▶ **GOAL**
Reproduce the records below with each "state / province" changed to "region", and leave everything else the same.

▶ **RAW DATA**
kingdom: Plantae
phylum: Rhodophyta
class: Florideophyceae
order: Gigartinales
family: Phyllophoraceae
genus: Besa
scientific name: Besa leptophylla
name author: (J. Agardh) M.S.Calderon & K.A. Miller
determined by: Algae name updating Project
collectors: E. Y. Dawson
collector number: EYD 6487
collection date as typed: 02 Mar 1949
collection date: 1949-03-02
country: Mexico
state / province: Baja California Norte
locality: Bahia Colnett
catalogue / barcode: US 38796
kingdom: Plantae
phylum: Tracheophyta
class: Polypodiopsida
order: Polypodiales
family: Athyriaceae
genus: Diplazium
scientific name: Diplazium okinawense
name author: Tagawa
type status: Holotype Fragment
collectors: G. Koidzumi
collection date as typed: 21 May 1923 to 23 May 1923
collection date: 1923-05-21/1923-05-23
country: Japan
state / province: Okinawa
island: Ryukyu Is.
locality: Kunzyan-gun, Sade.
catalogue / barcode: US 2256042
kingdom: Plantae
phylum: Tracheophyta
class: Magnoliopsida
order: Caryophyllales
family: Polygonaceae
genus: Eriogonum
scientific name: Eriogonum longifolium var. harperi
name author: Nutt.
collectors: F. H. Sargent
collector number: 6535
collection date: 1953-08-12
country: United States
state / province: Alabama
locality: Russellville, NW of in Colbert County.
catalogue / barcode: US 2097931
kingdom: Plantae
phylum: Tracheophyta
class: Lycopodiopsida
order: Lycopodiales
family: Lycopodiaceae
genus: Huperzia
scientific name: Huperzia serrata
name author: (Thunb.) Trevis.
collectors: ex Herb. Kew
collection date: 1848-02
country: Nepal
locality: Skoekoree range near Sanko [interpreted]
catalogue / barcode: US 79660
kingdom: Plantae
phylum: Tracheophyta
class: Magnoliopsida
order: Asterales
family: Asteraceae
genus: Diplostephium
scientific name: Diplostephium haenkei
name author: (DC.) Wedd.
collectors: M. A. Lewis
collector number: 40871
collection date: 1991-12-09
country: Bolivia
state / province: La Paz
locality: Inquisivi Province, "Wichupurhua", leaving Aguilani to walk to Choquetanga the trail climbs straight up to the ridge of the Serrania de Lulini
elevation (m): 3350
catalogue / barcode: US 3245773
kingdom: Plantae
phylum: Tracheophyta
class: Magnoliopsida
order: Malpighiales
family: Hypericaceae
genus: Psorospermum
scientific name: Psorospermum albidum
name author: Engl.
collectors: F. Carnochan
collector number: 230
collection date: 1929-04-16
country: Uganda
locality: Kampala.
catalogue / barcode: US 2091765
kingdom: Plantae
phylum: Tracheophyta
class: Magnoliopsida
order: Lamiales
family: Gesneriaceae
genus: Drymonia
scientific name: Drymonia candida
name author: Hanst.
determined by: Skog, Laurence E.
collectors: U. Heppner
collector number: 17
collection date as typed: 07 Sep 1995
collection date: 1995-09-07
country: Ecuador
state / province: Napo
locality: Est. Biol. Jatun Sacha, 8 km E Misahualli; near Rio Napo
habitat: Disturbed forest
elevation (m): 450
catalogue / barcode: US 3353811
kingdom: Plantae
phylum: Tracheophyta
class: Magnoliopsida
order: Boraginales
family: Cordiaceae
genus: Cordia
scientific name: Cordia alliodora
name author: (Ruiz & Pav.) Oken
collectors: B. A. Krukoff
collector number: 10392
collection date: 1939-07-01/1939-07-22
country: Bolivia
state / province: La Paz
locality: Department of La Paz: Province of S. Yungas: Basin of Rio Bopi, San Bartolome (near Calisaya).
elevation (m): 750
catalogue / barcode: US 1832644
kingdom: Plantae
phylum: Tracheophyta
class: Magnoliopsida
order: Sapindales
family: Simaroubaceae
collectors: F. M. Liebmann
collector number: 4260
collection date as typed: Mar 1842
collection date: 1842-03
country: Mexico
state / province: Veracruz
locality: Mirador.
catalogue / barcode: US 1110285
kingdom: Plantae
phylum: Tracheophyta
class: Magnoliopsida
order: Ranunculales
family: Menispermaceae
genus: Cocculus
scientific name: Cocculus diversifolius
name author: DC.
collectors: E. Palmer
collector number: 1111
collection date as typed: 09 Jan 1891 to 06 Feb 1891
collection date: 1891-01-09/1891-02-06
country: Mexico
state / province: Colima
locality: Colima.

▶ **SOLUTION TO THIS TASK**
kingdom: Plantae
phylum: Rhodophyta
class: Florideophyceae
order: Gigartinales
family: Phyllophoraceae
genus: Besa
scientific name: Besa leptophylla
name author: (J. Agardh) M.S.Calderon & K.A. Miller
determined by: Algae name updating Project
collectors: E. Y. Dawson
collector number: EYD 6487
collection date as typed: 02 Mar 1949
collection date: 1949-03-02
country: Mexico
region: Baja California Norte
locality: Bahia Colnett
catalogue / barcode: US 38796
kingdom: Plantae
phylum: Tracheophyta
class: Polypodiopsida
order: Polypodiales
family: Athyriaceae
genus: Diplazium
scientific name: Diplazium okinawense
name author: Tagawa
type status: Holotype Fragment
collectors: G. Koidzumi
collection date as typed: 21 May 1923 to 23 May 1923
collection date: 1923-05-21/1923-05-23
country: Japan
region: Okinawa
island: Ryukyu Is.
locality: Kunzyan-gun, Sade.
catalogue / barcode: US 2256042
kingdom: Plantae
phylum: Tracheophyta
class: Magnoliopsida
order: Caryophyllales
family: Polygonaceae
genus: Eriogonum
scientific name: Eriogonum longifolium var. harperi
name author: Nutt.
collectors: F. H. Sargent
collector number: 6535
collection date: 1953-08-12
country: United States
region: Alabama
locality: Russellville, NW of in Colbert County.
catalogue / barcode: US 2097931
kingdom: Plantae
phylum: Tracheophyta
class: Lycopodiopsida
order: Lycopodiales
family: Lycopodiaceae
genus: Huperzia
scientific name: Huperzia serrata
name author: (Thunb.) Trevis.
collectors: ex Herb. Kew
collection date: 1848-02
country: Nepal
locality: Skoekoree range near Sanko [interpreted]
catalogue / barcode: US 79660
kingdom: Plantae
phylum: Tracheophyta
class: Magnoliopsida
order: Asterales
family: Asteraceae
genus: Diplostephium
scientific name: Diplostephium haenkei
name author: (DC.) Wedd.
collectors: M. A. Lewis
collector number: 40871
collection date: 1991-12-09
country: Bolivia
region: La Paz
locality: Inquisivi Province, "Wichupurhua", leaving Aguilani to walk to Choquetanga the trail climbs straight up to the ridge of the Serrania de Lulini
elevation (m): 3350
catalogue / barcode: US 3245773
kingdom: Plantae
phylum: Tracheophyta
class: Magnoliopsida
order: Malpighiales
family: Hypericaceae
genus: Psorospermum
scientific name: Psorospermum albidum
name author: Engl.
collectors: F. Carnochan
collector number: 230
collection date: 1929-04-16
country: Uganda
locality: Kampala.
catalogue / barcode: US 2091765
kingdom: Plantae
phylum: Tracheophyta
class: Magnoliopsida
order: Lamiales
family: Gesneriaceae
genus: Drymonia
scientific name: Drymonia candida
name author: Hanst.
determined by: Skog, Laurence E.
collectors: U. Heppner
collector number: 17
collection date as typed: 07 Sep 1995
collection date: 1995-09-07
country: Ecuador
region: Napo
locality: Est. Biol. Jatun Sacha, 8 km E Misahualli; near Rio Napo
habitat: Disturbed forest
elevation (m): 450
catalogue / barcode: US 3353811
kingdom: Plantae
phylum: Tracheophyta
class: Magnoliopsida
order: Boraginales
family: Cordiaceae
genus: Cordia
scientific name: Cordia alliodora
name author: (Ruiz & Pav.) Oken
collectors: B. A. Krukoff
collector number: 10392
collection date: 1939-07-01/1939-07-22
country: Bolivia
region: La Paz
locality: Department of La Paz: Province of S. Yungas: Basin of Rio Bopi, San Bartolome (near Calisaya).
elevation (m): 750
catalogue / barcode: US 1832644
kingdom: Plantae
phylum: Tracheophyta
class: Magnoliopsida
order: Sapindales
family: Simaroubaceae
collectors: F. M. Liebmann
collector number: 4260
collection date as typed: Mar 1842
collection date: 1842-03
country: Mexico
region: Veracruz
locality: Mirador.
catalogue / barcode: US 1110285
kingdom: Plantae
phylum: Tracheophyta
class: Magnoliopsida
order: Ranunculales
family: Menispermaceae
genus: Cocculus
scientific name: Cocculus diversifolius
name author: DC.
collectors: E. Palmer
collector number: 1111
collection date as typed: 09 Jan 1891 to 06 Feb 1891
collection date: 1891-01-09/1891-02-06
country: Mexico
region: Colima
locality: Colima.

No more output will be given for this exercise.